The plaintiffs say the manufacturers played on the parents’ trust that such an important product as baby food would be safe, concealing the levels of toxic heavy metals present for years. The lawsuit indicates the defendants knew that if consumers were aware of the high levels of arsenic, lead, mercury and cadmium in their baby food, parents would be unwilling to purchase such products.
Although the manufacturers continue to maintain that their baby food is safe and appropriately labeled, the FDA and U.S. Centers for Disease Control and Prevention (CDC) have long maintained that exposing infants and children to toxic heavy metals can cause a permanent decrease in IQ, an increased risk of future criminal and antisocial behavior, and untreatable and frequently permanent brain damage.
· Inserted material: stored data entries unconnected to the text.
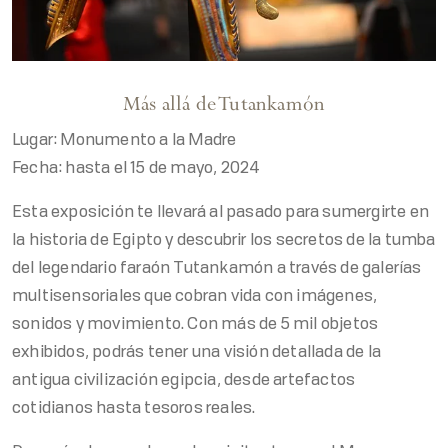
Más allá de Tutankamón
Lugar: Monumento a la Madre
Fecha: hasta el 15 de mayo, 2024
Esta exposición te llevará al pasado para sumergirte en
la historia de Egipto y descubrir los secretos de la tumba
del legendario faraón Tutankamón a través de galerías
multisensoriales que cobran vida con imágenes,
sonidos y movimiento. Con más de 5 mil objetos
exhibidos, podrás tener una visión detallada de la
antigua civilización egipcia, desde artefactos
cotidianos hasta tesoros reales.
Heavy metal exposure to infants is a serious concern. Lead exposure at any level is extremely unsafe for children. Prior studies have linked heavy metal exposure to behavioral impairments, brain damage, damage to the nervous system, seizures, growth impairments, and even death.
The lawsuit joins a growing number of parents who have filed similar baby food lawsuits in the wake of the congressional report. It presents claims of strict product liability, failure to warn, negligence, negligent manufacturing, negligent misrepresentation, unjust enrichment, and violations of California consumer protection laws.